* **Your goal**: From the rows below, pull out each line that contains the word "cross" and copy it in full.

* **Data excerpts**:

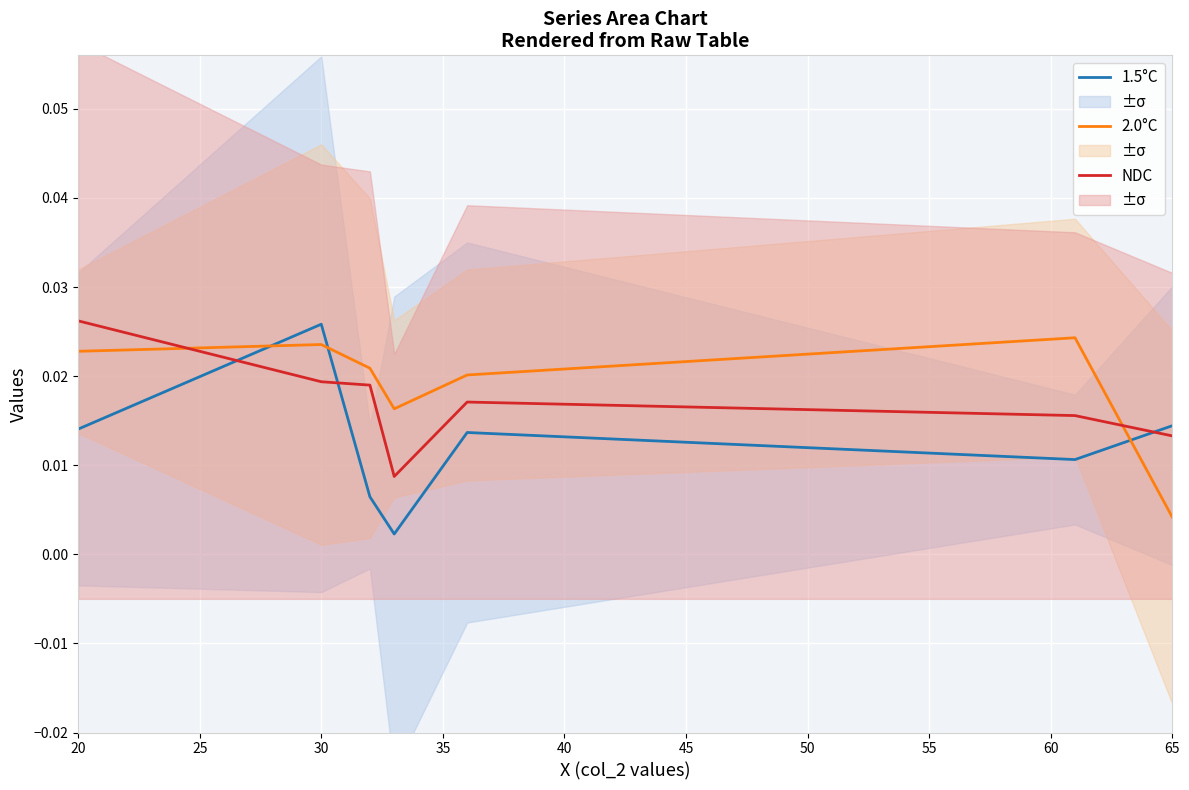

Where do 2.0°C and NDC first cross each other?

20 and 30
---
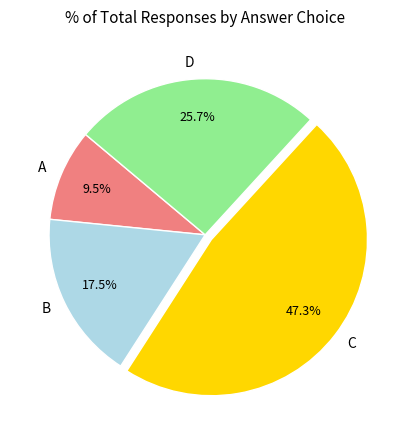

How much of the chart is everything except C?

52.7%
==
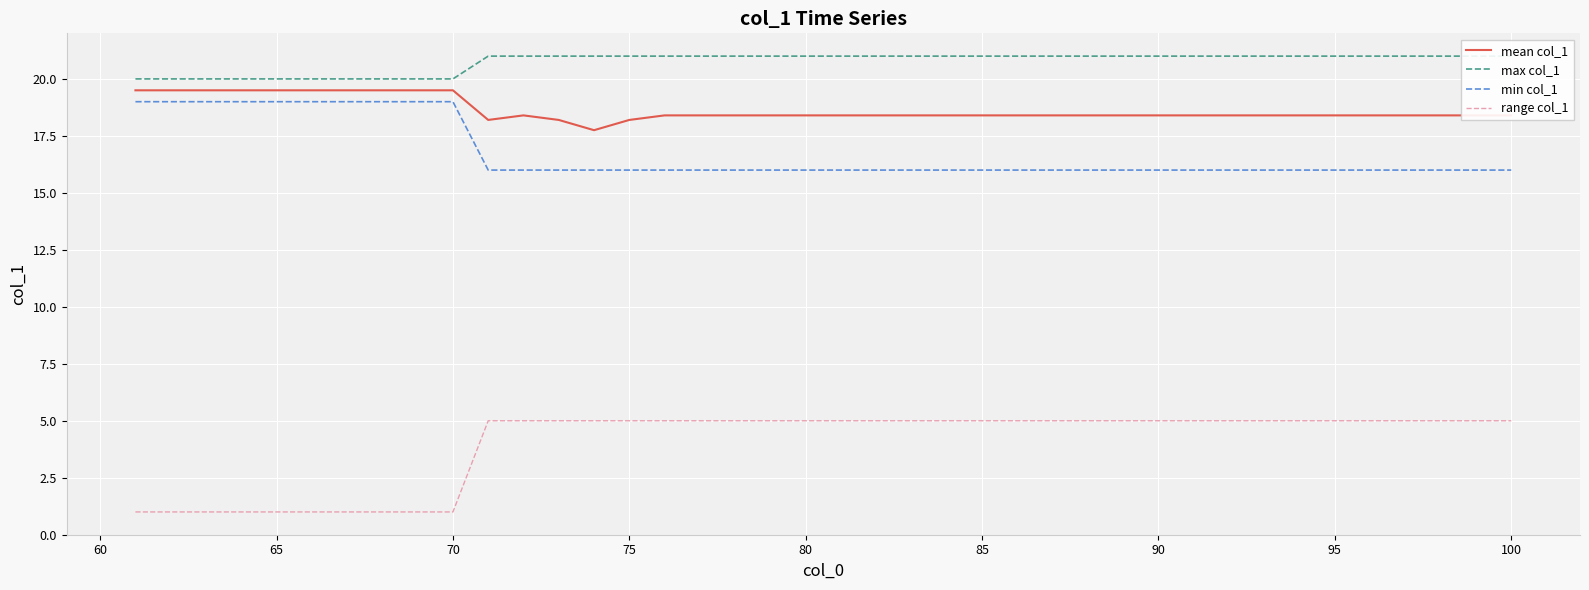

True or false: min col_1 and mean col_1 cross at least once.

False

* **Solution below**:
Where do 2.0°C and NDC first cross each other?
True or false: min col_1 and mean col_1 cross at least once.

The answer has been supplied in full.